L'affiche est révélatrice de ce film étonnant : visage diaphane de Kirsten Dunst, en personnage historique classique, barré d'un titre rose pétant, volontairement anachronique.
Il ne faut pas s'attendre à une biographie fidèle de la reine mal-aimée des Français, parce qu'autrichienne, parce que tardant à donner une descendance au roi, parce qu'ignorant la misère du peuple et dépensant sans compter.
C'est le portrait d'une jeune fille parachutée dans un monde étrange et ridicule, loin de sa famille, découvrant les perversités d'un milieu incroyablement sérieux et futile à la fois.
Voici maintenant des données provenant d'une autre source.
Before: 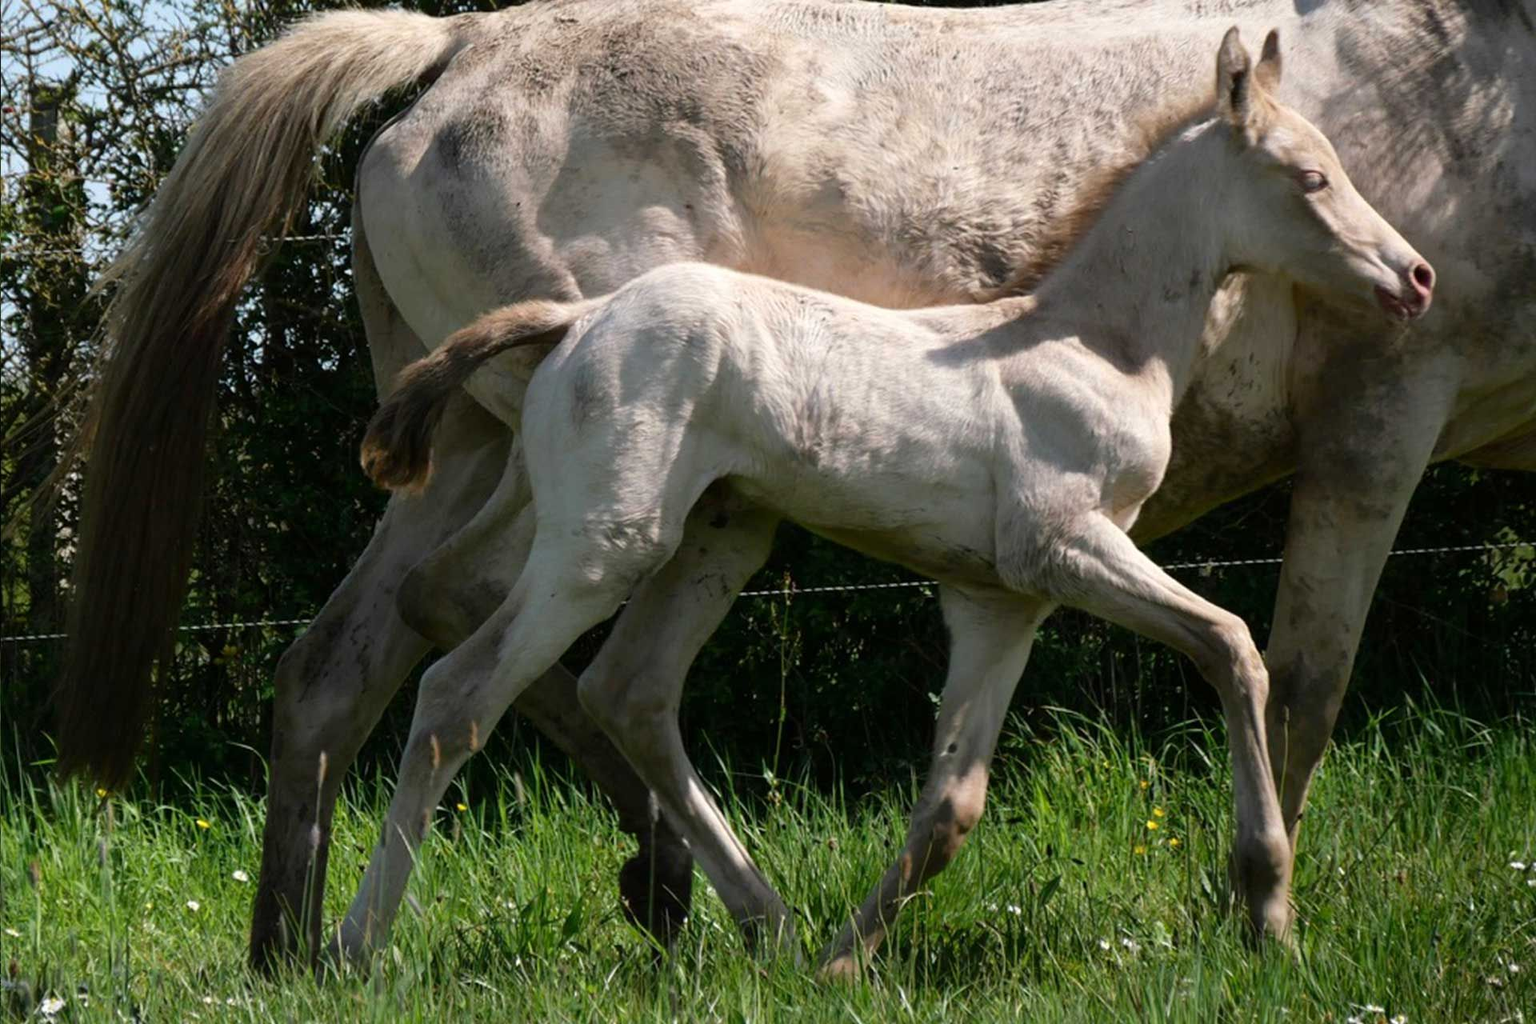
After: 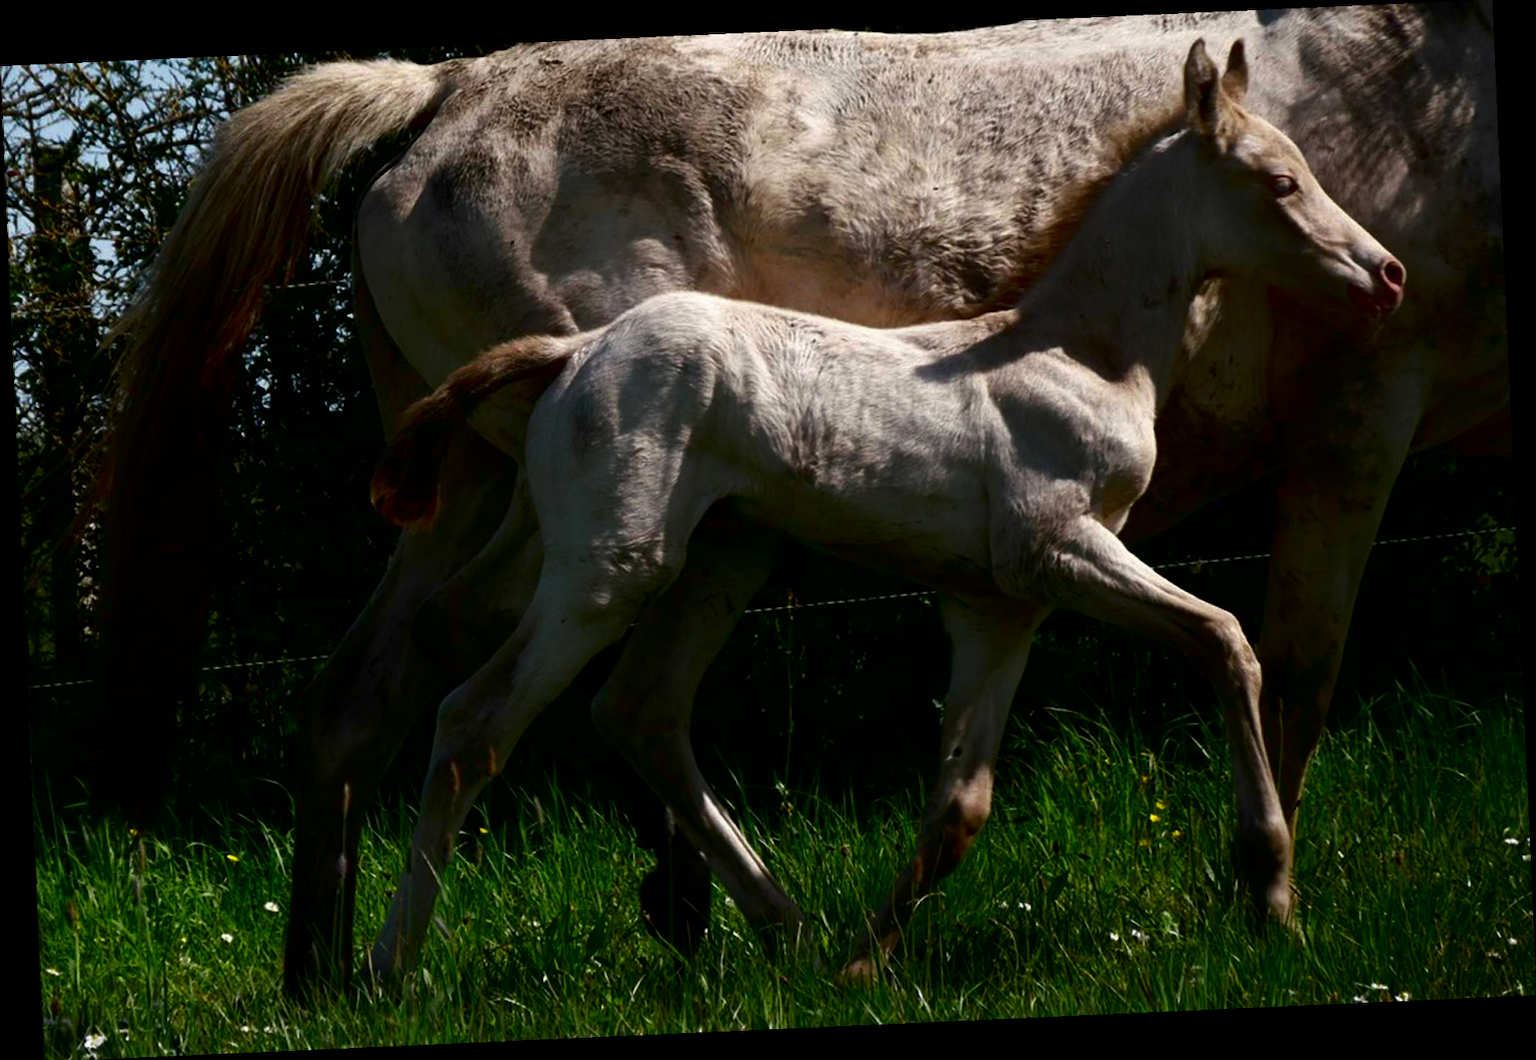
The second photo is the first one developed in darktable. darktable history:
rotate and perspective: rotation -2.56°, automatic cropping off
contrast brightness saturation: contrast 0.09, brightness -0.59, saturation 0.17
Il n'y a pourtant pas de regard apitoyé sur le destin de cette jeune reine se retrouvant au mauvais endroit au mauvais moment, mais parvenant tout de même à se créer des espaces de liberté.
C'est parfois d'une précision décorative historique assez stupéfiante, et à d'autres moments complètement décalé de l'idée qu'on peut avoir des personnages et de l'époque, décalage créé par la musique, la gestuelle, les mimiques, la langue employée (l'anglais !). Mais ce qui reste au bout du compte, ce sont tous ces petits instants magiques sans paroles, d'une grande poésie, délibérément démythifiant.
Sofia Coppola filme comme personne l'adaptation -ou le rejet- d'un personnage dans un milieu qui lui est étranger. Après Scarlett Johansson et Bill Murray au Japon (Lost in translation), voici donc Kirsten Dunst dans le Versailles du 18ème siècle. Elle y fait merveille, et à l'image des desserts de la cour, elle y est parfois pâtisserie glacée, poudrée, hautaine et superficielle, mais plus souvent fraise juteuse, délicate et naturelle, croqueuse de vie et finalement croquée.